でも、あまりに急激な変化が起こると、その物理的なショックによって、気を失ったり、そのあとしばらく体調不良になったりはするらしい。


 つまり、俺が持ってても体調不良の原因にしかならない、宝の持ち腐れってわけだ、普通なら。


 ただ、倉臼さんや村雨先生にとっては重要な問題らしい。その聖属性を異世界に送還することがそもそもの目的だということで、俺から抜き出した聖なる気で作った聖水を送ることで、異世界で重要な戦力として使えるらしい。


 それってつまり、ナギにとっては不利な要素?


 ナギの正体や、逆に倉臼さんが魔族と敵対していることは、お互いに秘密にしないとヤバいヤツなのでは?


 っていうか、俺自身がナギにとってヤバい存在なのでは?


 倉臼さんの言うには、「あの小悪魔インプ、カケルくんの聖属性にあてられて消えちゃったんだね」。


 そういうこと?


 え、じゃあつまり、ナギとのキスのときも同じ?


 もしかして、出会いの当初から感じていた、『深い付き合いをすると、死んでしまうような感覚』はこれのせいだったのか。


 ってことは、この聖属性をコントロールできないと、ナギとキスもできないってことなのか? 勘弁してくれ。


 今回、溜まっていたものをほとんど全部抜き出したとのことだが、根源がある以上、一週間もすればまたほぼ満タンまで戻るらしい。その辺は、訓練によっていくらかコントロールができるようになるとのことだが。


 で、俺が一番懸念していたのは、俺自身をいきなり異世界に放り込まれることだったが、倉臼さんたちの技術では、道具ならともかく生き物を送るのは難しいらしく、当面の間、聖属性の提供協力で了承した。俺や本人を魔界に行ったり来たりさせるナギはすごいんだなぁ。

 ホントはこれも気乗りはしないのだけど、「俺の彼女が魔王なんでイヤです」なんて言えるはずもなく……。





 んで、当面の問題としては、俺自身の安全を確保すること。


 俺は正直いままでのほほんと生きてきた。交通事故程度には気をつけてはいたが、これからは俺を直接狙ってくるヤツらに気をつけなければならないのだから。

 まあ、そもそも知っているのは限られた人だけのはずなんだけど、あのインプをやっつけたことで、その仲間に感づかれていることも考えておかないと、命に関わる。かもしれない。


 とは言っても、じゃあ具体的になにができるかって、戦い方を誰かから教わるくらいしかない。ナギに頼めれば一番なんだけど、そもそも聖属性のことをまだ話したくない。俺自身まだ受けとめきれてないし。万が一魔界の人たちに伝わろうものなら、ナギの命令を無視してでも俺を殺そうとするだろう。それはさすがにマズい。なら倉臼さんならどうかといえば、それでなくても気に入られてるっぽいのに、これ以上仲良くなるのはダメだと思うんだよね、いろいろ。一蓮托生とか、ベストパートナーみたいになるのもどうかと思うし。いずれ「一緒に魔王討伐に行きましょう!」なんて言われた日には、「俺の彼女が魔王なんで」以下略。


 てわけで……。





 格技場にピンポン球の跳ねる軽快なリズムが木霊こだまする。

 山根先輩はまるで鷹のような構えで縦横無尽に動き回り、俺は蛇のように構えて変幻自在に対応していく。

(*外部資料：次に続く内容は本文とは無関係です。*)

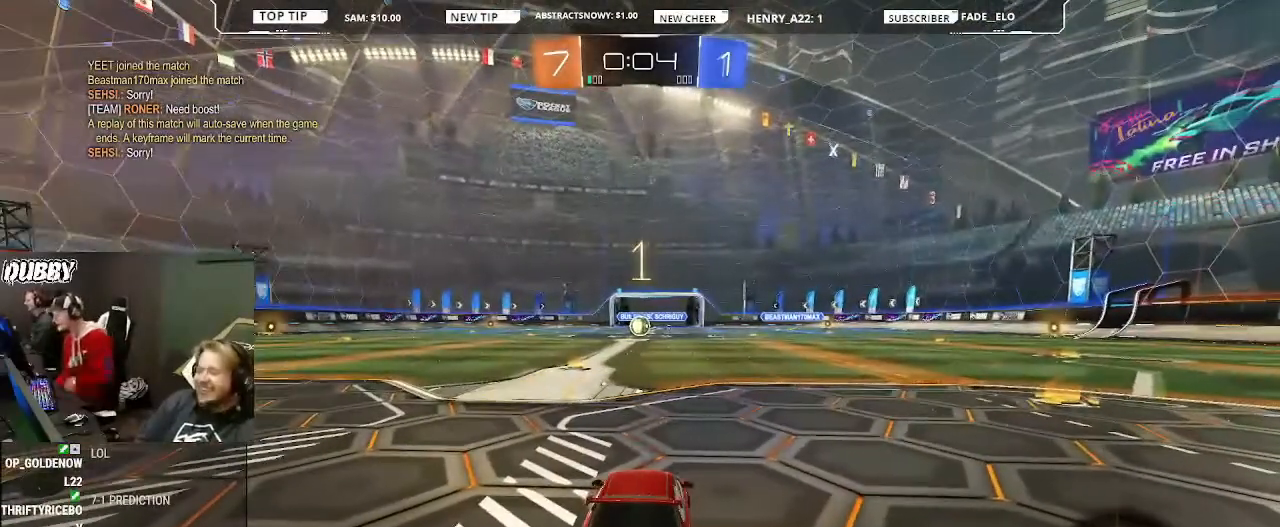
{"buttons": ["CIRCLE", "R2"], "left_stick": "center", "right_stick": "center", "events": [[133, "left_stick", "center"], [233, "CIRCLE", "up"], [300, "left_stick", "left"], [400, "CIRCLE", "down"], [467, "left_stick", "center"]]}
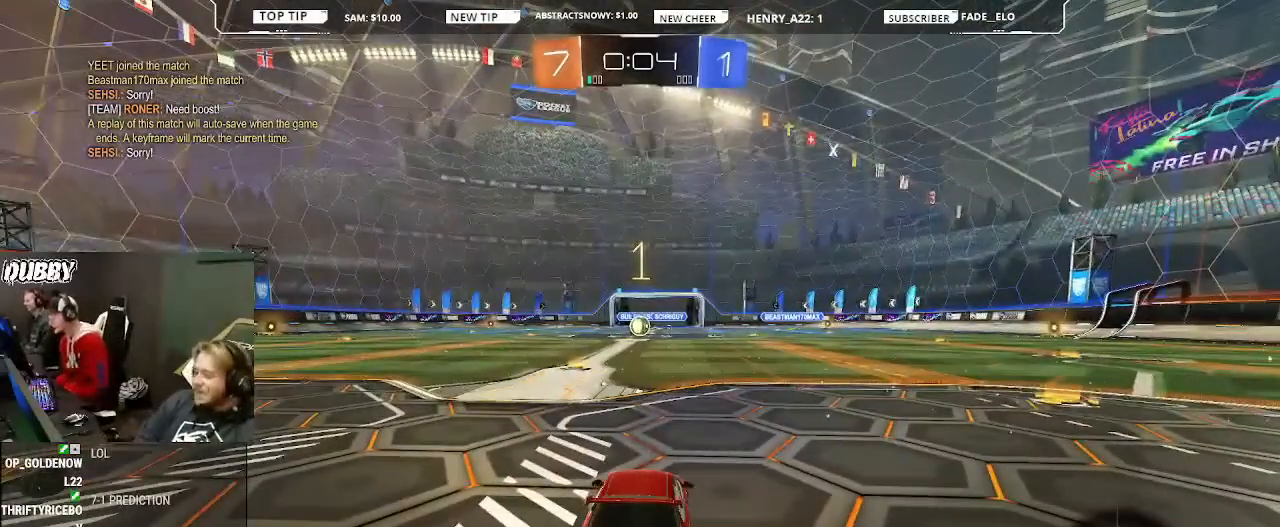
{"buttons": ["CIRCLE", "R2"], "left_stick": "left", "right_stick": "center", "events": [[133, "left_stick", "left"], [367, "left_stick", "center"], [433, "left_stick", "left"]]}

 お互い体力の限りを尽くしてラリーを続け、一区切りついたところで休憩をとる。


 そしてやってくる例の人物。


「狩場殿、入部の前にまずはお試しとして、我が輩の個人レッスンから受けてみるのはいかがかな?」

「はいわかりました。部活の終わったあと、よろしくお願いします」

「そうか、ではまたあとでな」


 安藤先輩はそう言って戻って行った。

 山根先輩の動きが止まる。


「狩場、正気か?」

「ええ、たまには付き合ってみるのもいいかと思って」

「優しいな狩場は」


 そう言う山根先輩の目は、優しさとは正反対の鋭さを宿していた。


「卓球は、やめないよな」

「や、やめませんよ」


 状況に目処めどがつくまでしばらくの間は部活には出ないつもりだったが、無理だった。


 そのとき、背後でざわっと空気が揺らいだ。見ると、剣道部員が安藤先輩を見てざわめいていた。どうやら打ち込まれて負けてしまったらしい。

 その安藤先輩が面をとり、ゆっくりとこっちに向かってきた。


「先ほどお主はなんと言った?」

「部活のあとお願いします、のことですか?」

「断らなかったのか?」

「そうですけど?」


 無言で振り返り、戻る安藤先輩。次の相手との手合わせでは、とんでもない気迫で臨んでいた。なにか良いことでもあったのだろう。




「どういうつもりだ?」


 格技場で二人きり、開口一番の先輩のセリフがこれだった。ずっと誘ってきてたのは先輩の方では?


「ちょっと事情がありまして、護身術を身につけたくて」

「護身術……」


 先輩は少し考えてて答えた。


「最も効果的な護身術を教えよう」


 俺は少し緊張して、一言も聞き逃さないよう集中した。


「目をそらさぬようにして距離をとり、あとは全速力で逃げることだ」


 それ真面目なヤツ! ならこれならどうだ。


「守りたい人がいるんです」

「そういうことなら力になろう」


 先輩が竹刀を渡してきた。面倒くさい人だな。


「我が輩はこれでいい」


 新聞を丸めたものを持っていた。ちなみにどちらも防具は着けていない。


「さすがにそれはナメすぎじゃないですか?」

「そう思うなら、いつでもかかってくるがいい」


 俺は竹刀を構え、先輩へと襲いかかった。





 めっためたにやられた。

 まさに手も足も出なかった。もし安藤先輩が操られてたら俺百回は死んでるわ。


「今日はこれくらいにしよう」


 床に倒れた俺に向かって言う。


「俺なんてこんなもんですよ。幻滅したんじゃないですか?」

「最初から全てできるなら、誰も練習などせんよ」


 先輩が手を引いて起こしてくれた。


「いざという時にとっさに反応するには、とにかく反復して体に覚えさせるしかないからな」

「頑張ります」


 俺の場合、それが死に直結しかねないからな。もしなにもなくても、体を鍛えることは損にはならないだろう。


「汗をかいたか。シャワーを使えばいいぞ」


 確かにかなり汗をかいてしまっている。ありがたく貸してもらうことにしよう。


「お言葉に甘えさせていただきます」

「ではいこうか」


 シャワールームに案内してもらい、中で服を脱ごうとしたのだが。


「シャワー、一人用ですよね」

「そうだが?」

「なんで先輩も脱いでるんですか?」

「一緒に入るからだが?」

「普通にイヤですけど」

「なぜだ!?」


 まてまてまて、それはダメだろ。


「失礼します!」


 俺は一瞬で服を着直し、シャワールームを飛び出した。


「なぜ逃げる!」


 俺を捕まえようとする先輩の手を、今日一番の回避能力を発揮して逃れ、俺は全速力で格技場をあとにしたのだった。